Le gros René, il faut que je vous en parle. Il est arrivé sur le coup des trois heures, l'œil mi-clos, la mine chafouine, le képi sous le bras. Il m'a fait penser à un chien en chasse. Je voyais son nez se retrousser. Il reniflait le passage récent du truand. Un peu plus il pissait sur la porte du garage. En levant la patte. "Ça marche, ton petit commerce ?" Il parlait de mon "bed and breakfast". "Tu fais des jaloux dans la région." Le va-et-vient des 4X4 n'était pas passé inaperçu. "Tu ouvre un Bordeaux ?" On rentre. Je sors une bouteille. Le gros prend son temps. Il déguste le nectar en faisant tourner son verre. "C'est du bon !" Ce salaud va me coûter une fortune. Le père, à son âge, ne renouvellera pas son stock, ni le mien par conséquent. Je tiens à avoir de quoi émerveiller mon palais jusqu'à mon départ en maison de retraite. "Ils payent par chèques ?" Je regarde le gros René. Il aurait changé de casquette ? Il serait au service du fisc maintenant ? "Ça ne me regarde pas, question déclarations. Tu fais comme tu l'entends. C'est pas moi qui dirais quoi que ce soit. Non, c'est pour savoir si tu connais leurs identités ?" Au fait, c'est vrai ça. Je ne connais même pas leurs prénoms. Ça change quoi ? "Ben, c'est qu'il y en a au moins un qui est venu avec une fausse plaque minéralogique." Pas étonnant, ce sont des gangsters, que je me dis en moi-même. "Je suis pas du genre fouille merde…" Il veut le faire croire à qui ?

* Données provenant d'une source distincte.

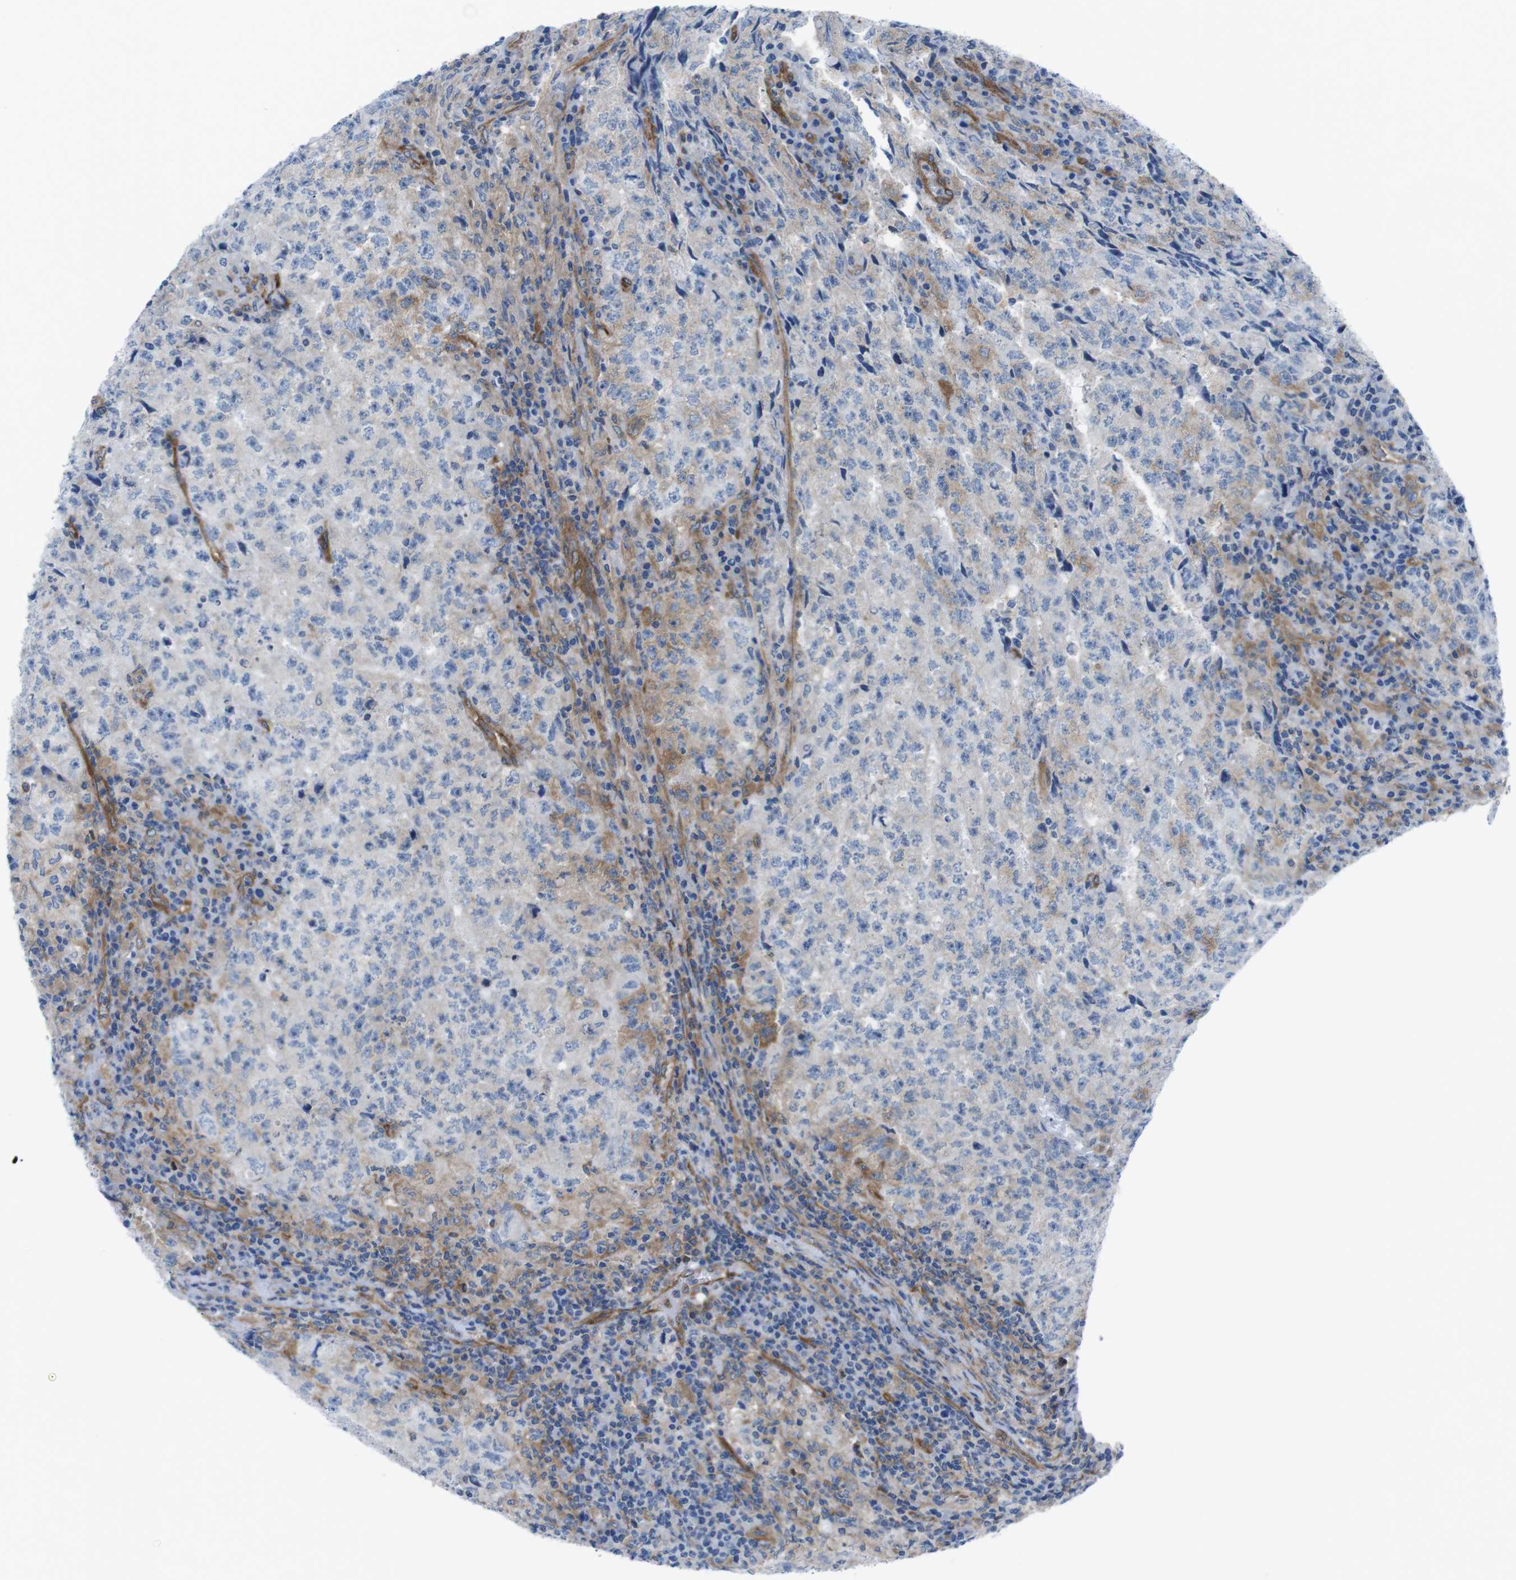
{"staining": {"intensity": "moderate", "quantity": "<25%", "location": "cytoplasmic/membranous"}, "tissue": "testis cancer", "cell_type": "Tumor cells", "image_type": "cancer", "snomed": [{"axis": "morphology", "description": "Necrosis, NOS"}, {"axis": "morphology", "description": "Carcinoma, Embryonal, NOS"}, {"axis": "topography", "description": "Testis"}], "caption": "Immunohistochemical staining of testis cancer exhibits low levels of moderate cytoplasmic/membranous protein expression in approximately <25% of tumor cells.", "gene": "DIAPH2", "patient": {"sex": "male", "age": 19}}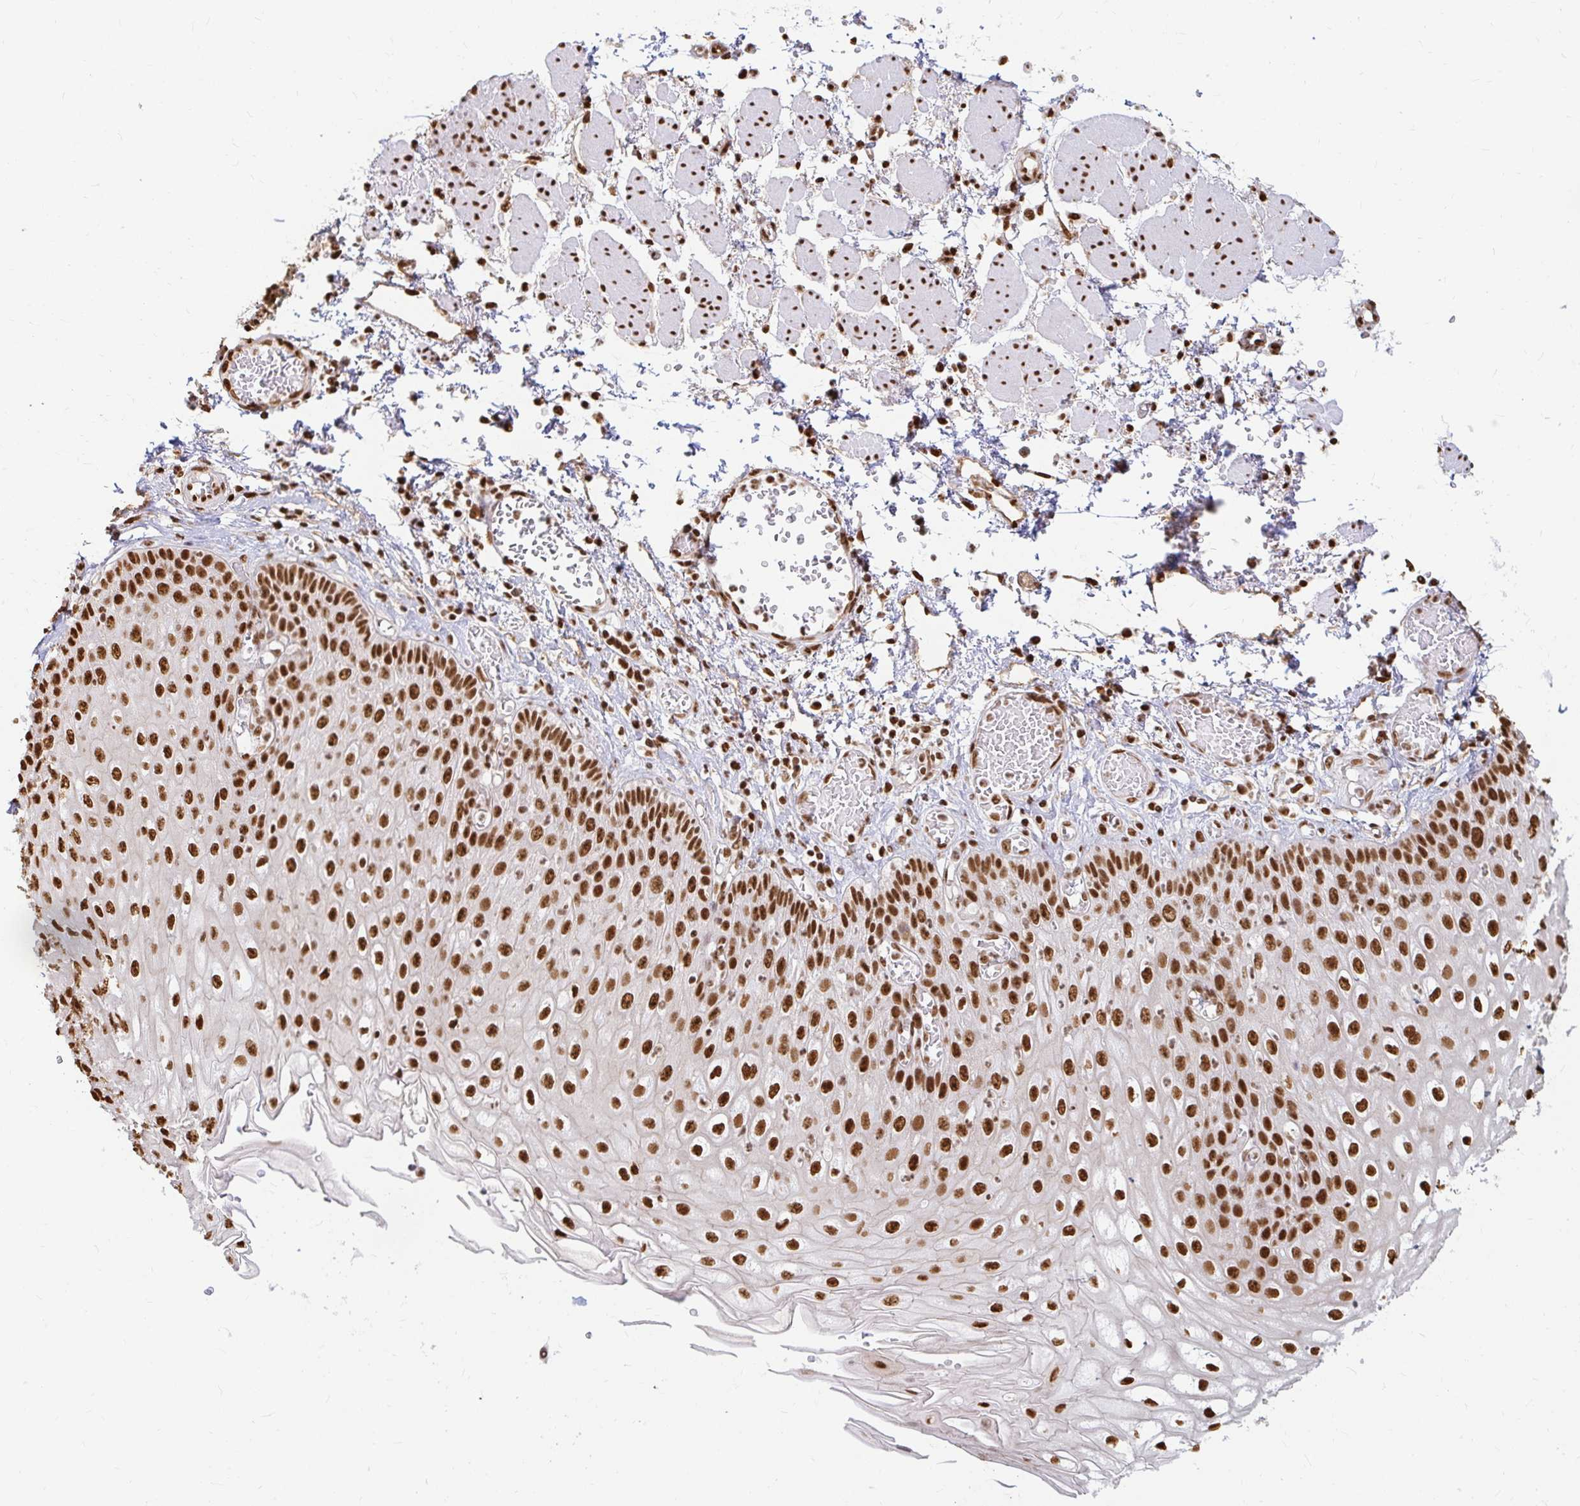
{"staining": {"intensity": "strong", "quantity": ">75%", "location": "nuclear"}, "tissue": "esophagus", "cell_type": "Squamous epithelial cells", "image_type": "normal", "snomed": [{"axis": "morphology", "description": "Normal tissue, NOS"}, {"axis": "morphology", "description": "Adenocarcinoma, NOS"}, {"axis": "topography", "description": "Esophagus"}], "caption": "The photomicrograph shows staining of unremarkable esophagus, revealing strong nuclear protein expression (brown color) within squamous epithelial cells. (DAB = brown stain, brightfield microscopy at high magnification).", "gene": "HNRNPU", "patient": {"sex": "male", "age": 81}}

"Mais toutes ces allées et venues, comme ça, d'un coup, juste après que tu ais posé ton panneau, ça intrigue les collègues. Je leur ai dis que je voyais ça. Ben…J'ai vu." – "Ah !" – "La plaque ne correspond pas au véhicule." – "C'est à dire ?" – "Que c'est des types pas clairs." Il me dresse un catalogue des diverses possibilités de magouilles, fausses plaques sur les vrais, voitures volées, et j'en passe. J'ai pas tout imprimé. C'est pas mon truc. J'ai pas l'intention de me lancer dans la truanderie. Je passe la Rolls en Belgique et basta ! Sauf que le gros René a une idée derrière le képi. Je saisis pas laquelle, mais je donnerai le petit doigt d'Odile à couper que je suis dans le vrai.